**Problem details:** Your task is to return all the entries below exactly, with every picture omitted.

*** Opening Record excerpts ***

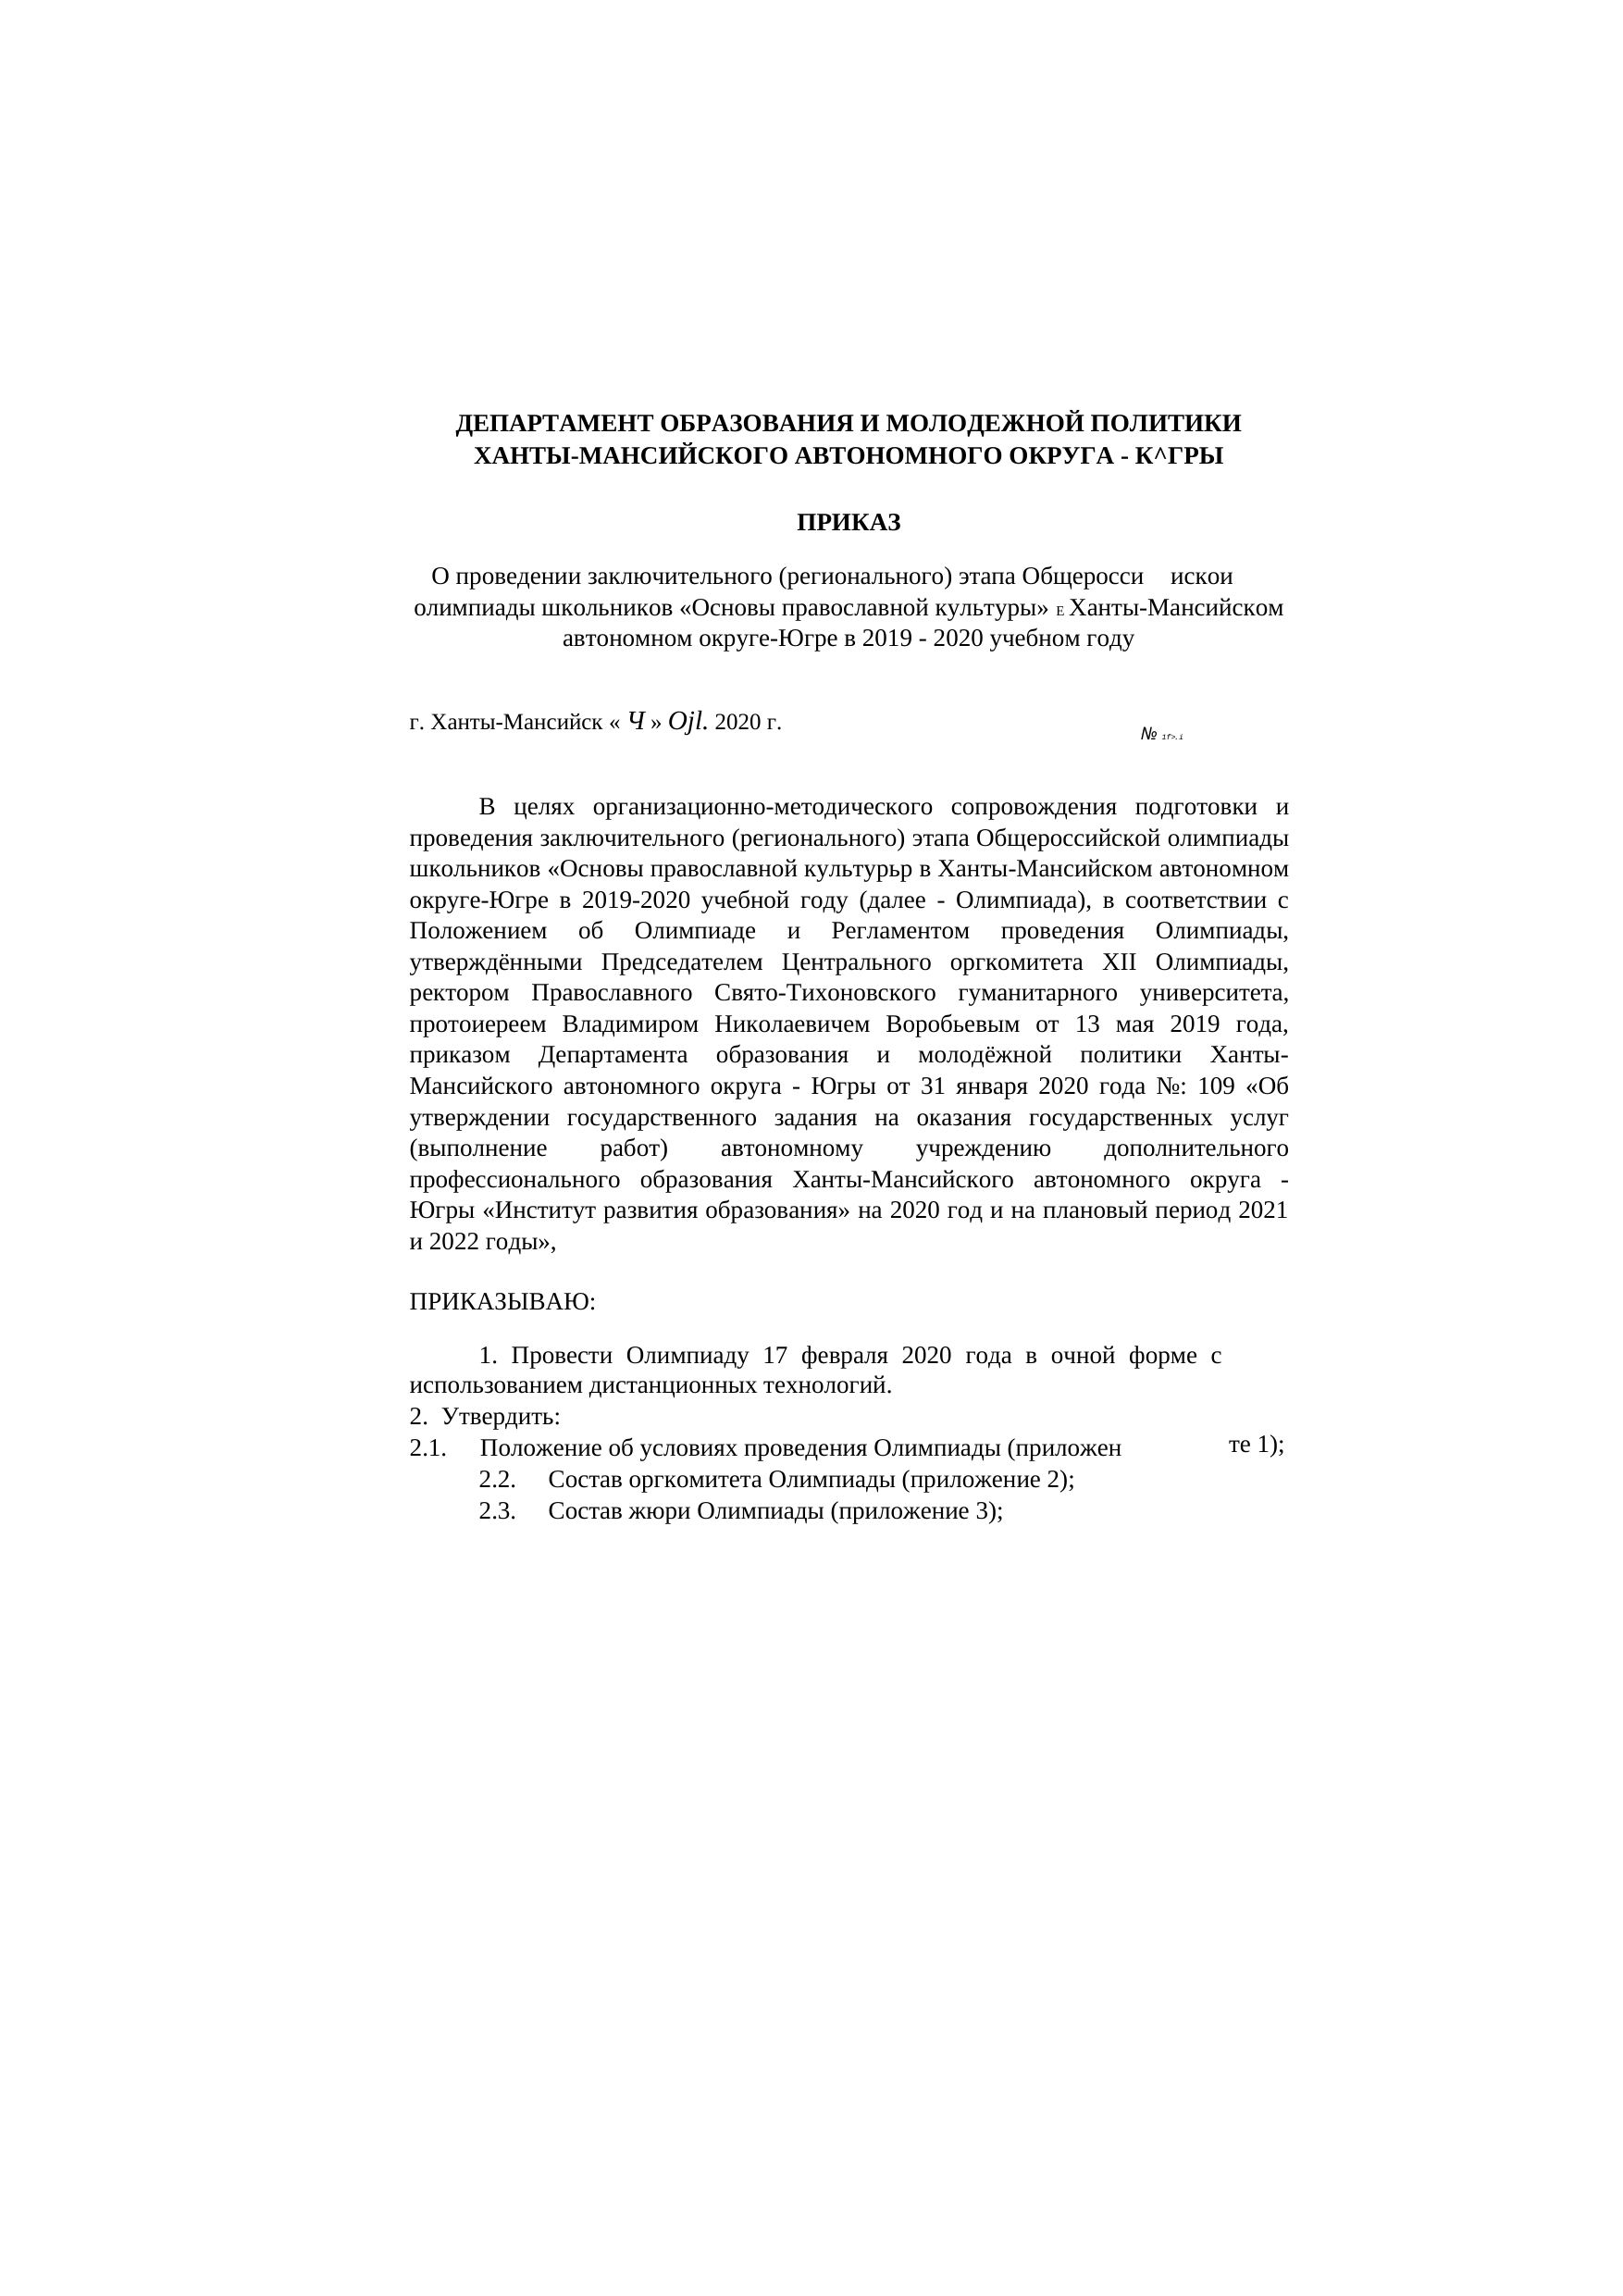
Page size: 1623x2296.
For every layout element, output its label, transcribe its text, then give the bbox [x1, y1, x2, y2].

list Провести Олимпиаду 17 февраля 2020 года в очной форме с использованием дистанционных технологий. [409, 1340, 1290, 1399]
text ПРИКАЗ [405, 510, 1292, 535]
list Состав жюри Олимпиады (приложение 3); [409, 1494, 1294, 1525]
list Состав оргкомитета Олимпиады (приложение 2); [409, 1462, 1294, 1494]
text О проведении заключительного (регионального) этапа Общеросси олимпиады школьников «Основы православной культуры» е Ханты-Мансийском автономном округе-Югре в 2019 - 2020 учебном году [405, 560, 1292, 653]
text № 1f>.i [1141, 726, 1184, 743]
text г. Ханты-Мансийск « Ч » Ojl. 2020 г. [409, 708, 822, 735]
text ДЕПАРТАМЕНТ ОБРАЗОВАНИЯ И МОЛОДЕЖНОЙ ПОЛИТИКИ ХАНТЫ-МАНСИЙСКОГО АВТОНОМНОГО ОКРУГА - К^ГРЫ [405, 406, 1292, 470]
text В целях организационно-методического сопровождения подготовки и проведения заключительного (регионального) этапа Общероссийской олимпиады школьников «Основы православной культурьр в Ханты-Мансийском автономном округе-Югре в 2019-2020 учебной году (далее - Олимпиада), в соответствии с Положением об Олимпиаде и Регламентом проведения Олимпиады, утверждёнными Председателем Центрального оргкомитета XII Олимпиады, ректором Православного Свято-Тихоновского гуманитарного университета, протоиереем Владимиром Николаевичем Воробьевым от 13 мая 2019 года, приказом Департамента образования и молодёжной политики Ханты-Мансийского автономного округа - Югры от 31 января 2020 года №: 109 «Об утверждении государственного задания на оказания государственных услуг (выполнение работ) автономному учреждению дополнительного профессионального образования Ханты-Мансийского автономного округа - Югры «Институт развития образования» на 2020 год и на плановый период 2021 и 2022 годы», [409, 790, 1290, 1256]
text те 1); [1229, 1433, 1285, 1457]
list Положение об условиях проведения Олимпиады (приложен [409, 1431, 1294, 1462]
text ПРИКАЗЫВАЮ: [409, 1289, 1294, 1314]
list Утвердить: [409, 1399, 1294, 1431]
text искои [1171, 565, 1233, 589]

*** Closing Record excerpts ***

**Task response:**
Page size: 1623x2296.
For every layout element, output its label, transcribe its text, then give the bbox [x1, y1, x2, y2].

list Провести Олимпиаду 17 февраля 2020 года в очной форме с использованием дистанционных технологий. [409, 1340, 1290, 1399]
text ПРИКАЗ [405, 510, 1292, 535]
list Состав жюри Олимпиады (приложение 3); [409, 1494, 1294, 1525]
list Состав оргкомитета Олимпиады (приложение 2); [409, 1462, 1294, 1494]
text О проведении заключительного (регионального) этапа Общеросси олимпиады школьников «Основы православной культуры» е Ханты-Мансийском автономном округе-Югре в 2019 - 2020 учебном году [405, 560, 1292, 653]
text № 1f>.i [1141, 726, 1184, 743]
text г. Ханты-Мансийск « Ч » Ojl. 2020 г. [409, 708, 822, 735]
text ДЕПАРТАМЕНТ ОБРАЗОВАНИЯ И МОЛОДЕЖНОЙ ПОЛИТИКИ ХАНТЫ-МАНСИЙСКОГО АВТОНОМНОГО ОКРУГА - К^ГРЫ [405, 406, 1292, 470]
text В целях организационно-методического сопровождения подготовки и проведения заключительного (регионального) этапа Общероссийской олимпиады школьников «Основы православной культурьр в Ханты-Мансийском автономном округе-Югре в 2019-2020 учебной году (далее - Олимпиада), в соответствии с Положением об Олимпиаде и Регламентом проведения Олимпиады, утверждёнными Председателем Центрального оргкомитета XII Олимпиады, ректором Православного Свято-Тихоновского гуманитарного университета, протоиереем Владимиром Николаевичем Воробьевым от 13 мая 2019 года, приказом Департамента образования и молодёжной политики Ханты-Мансийского автономного округа - Югры от 31 января 2020 года №: 109 «Об утверждении государственного задания на оказания государственных услуг (выполнение работ) автономному учреждению дополнительного профессионального образования Ханты-Мансийского автономного округа - Югры «Институт развития образования» на 2020 год и на плановый период 2021 и 2022 годы», [409, 790, 1290, 1256]
text те 1); [1229, 1433, 1285, 1457]
list Положение об условиях проведения Олимпиады (приложен [409, 1431, 1294, 1462]
text ПРИКАЗЫВАЮ: [409, 1289, 1294, 1314]
list Утвердить: [409, 1399, 1294, 1431]
text искои [1171, 565, 1233, 589]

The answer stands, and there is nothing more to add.